If you, like most Americans, already buy everything at Amazon, look for Woke Antisemitism. I’ll be writing more about it soon.  

I Am in Awe of the JWST

Folks, if you are discouraged about the state of humanity, I have a fix for you. I finally got my act together last week and did whatever was required to get PBS streaming programs on my TV. I’ve been paying a monthly contribution to PBS for quite a while, but hadn’t set up the app for streaming. Finally did it, and the first thing I treated myself to was the Nova program from last July about the James Webb Space Telescope.

Humans are amazing when they can cooperate to reach a goal, that’s all I can say. We are so accustomed to the daily news about crime, wars, health care chaos, traffic rudeness, and other misbehavior, that I had settled into a very dark narrative about the human condition. Yet after I watched this program detailing the decades of work of over 20,000 scientists and engineers who developed new materials, new mechanical details, new schemes to complete this marvel of technology, fold it into a rocket, blast it into space, then watch it unfold and get itself into operational mode without a flaw, I was stunned. Everything that happened after the launch had to occur without any tweaking by developers here on Earth.

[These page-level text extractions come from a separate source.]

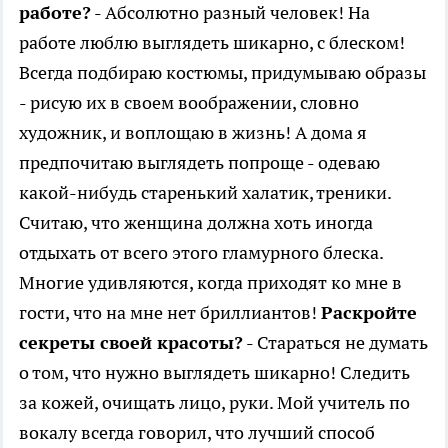
работе?
- Абсолютно разный человек! На
работе люблю выглядеть шикарно, с блеском!
Всегда подбираю костюмы, придумываю образы
- рисую их в своем воображении, словно
художник, и воплощаю в жизнь! А дома я
предпочитаю выглядеть попроще - одеваю
какой-нибудь старенький халатик, треники.
Считаю, что женщина должна хоть иногда
отдыхать от всего этого гламурного блеска.
Многие удивляются, когда приходят ко мне в
гости, что на мне нет бриллиантов!
Раскройте
секреты своей красоты?
- Стараться не думать
о том, что нужно выглядеть шикарно! Следить
за кожей, очищать лицо, руки. Мой учитель по
вокалу всегда говорил, что лучший способ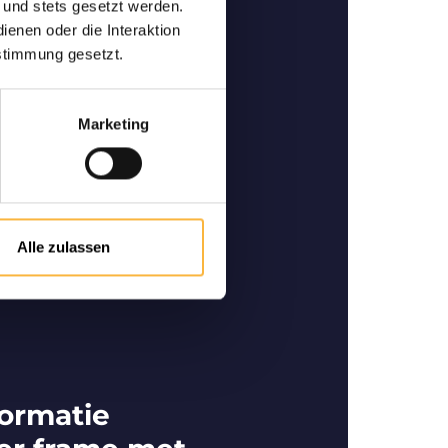
 und stets gesetzt werden.
enen oder die Interaktion
an hoge kwaliteit
stimmung gesetzt.
pecialist in het Duitstalige
nkoop en verkoop van
Marketing
dige bijen.
Alle zulassen
ormatie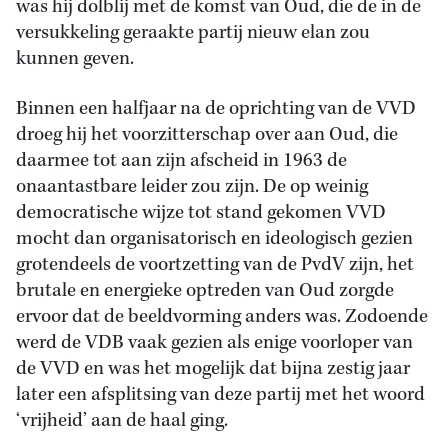
was hij dolblij met de komst van Oud, die de in de
versukkeling geraakte partij nieuw elan zou
kunnen geven.
Binnen een halfjaar na de oprichting van de VVD
droeg hij het voorzitterschap over aan Oud, die
daarmee tot aan zijn afscheid in 1963 de
onaantastbare leider zou zijn. De op weinig
democratische wijze tot stand gekomen VVD
mocht dan organisatorisch en ideologisch gezien
grotendeels de voortzetting van de PvdV zijn, het
brutale en energieke optreden van Oud zorgde
ervoor dat de beeldvorming anders was. Zodoende
werd de VDB vaak gezien als enige voorloper van
de VVD en was het mogelijk dat bijna zestig jaar
later een afsplitsing van deze partij met het woord
‘vrijheid’ aan de haal ging.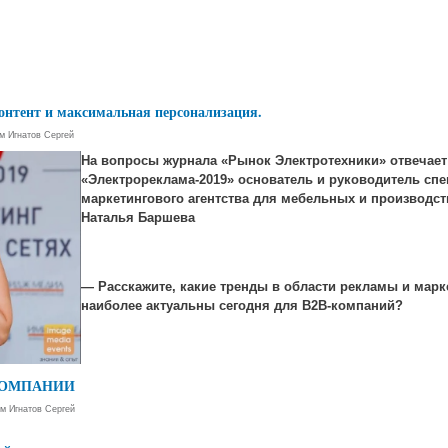
нтент и максимальная персонализация.
ем
Игнатов Сергей
На вопросы журнала «Рынок Электротехники» отвечает
«Электрореклама-2019» основатель и руководитель сп
маркетингового агентства для мебельных и производ
Наталья Баршева
— Расскажите, какие тренды в области рекламы и марке
наиболее актуальны сегодня для В2В-компаний?
КОМПАНИИ
ем
Игнатов Сергей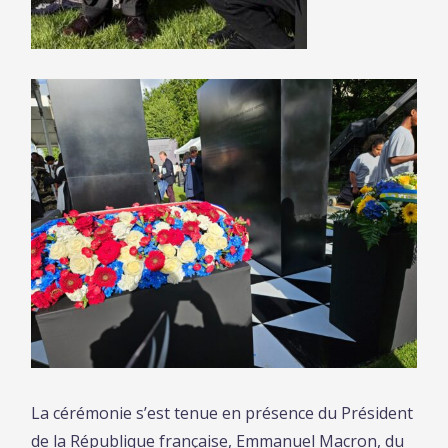
La cérémonie s’est tenue en présence du Président
de la République française, Emmanuel Macron, du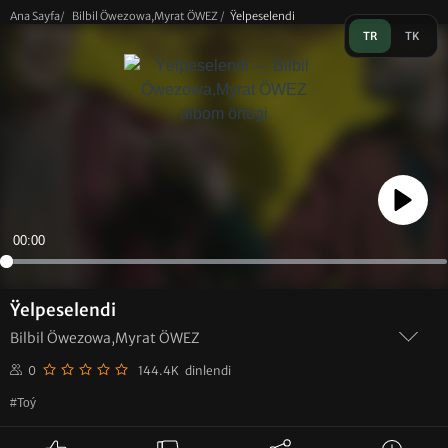
Ana Sayfa
/
Bilbil Öwezowa,Myrat ÖWEZ
/
Ÿelpeselendi
TR
TK
Play
00:00
Ÿelpeselendi
Bilbil Öwezowa,Myrat ÖWEZ
0
144.4K dinlendi
#Toý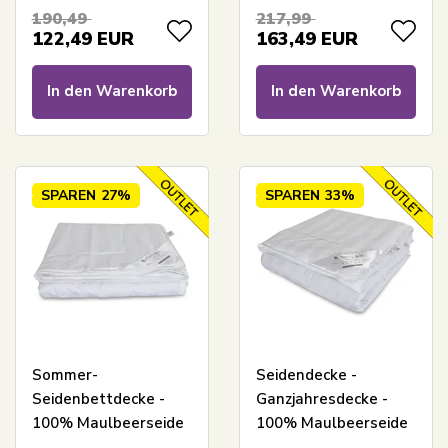
Butterfly Silk
190,49
217,99
122,49
EUR
163,49
EUR
In den Warenkorb
In den Warenkorb
SPAREN
27%
SPAREN
33%
Sommer-
Seidendecke -
Seidenbettdecke -
Ganzjahresdecke -
100% Maulbeerseide
100% Maulbeerseide
- 140x220 cm -
- 140x220 cm -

Now it is a million miles from home. Far too far away for any tinkering by earthlings such as our astronauts did by putting a pair of glasses on the also amazing Hubble telescope. JWST had to work its way through more than 300 points in its deployment; failure of any one of which could have ruined the whole thing. Imagine the testing and revising and retesting that happened before it was folded and packed into its rocket.

Best bet for curing your despair over human nature: watch the PBS video. If, for some reason, you can’t stream it, borrow it from a library. Nova, July 2022: https://www.pbs.org/wgbh/nova/video/ultimate-space-telescope/

Second best: jwst.nasa.gov

The NASA website is great, but the video really tells the story, and you’ll get caught up in the anxiety in the room as each bit of the deployment unfolds (literally) a million miles beyond our ability to fix anything.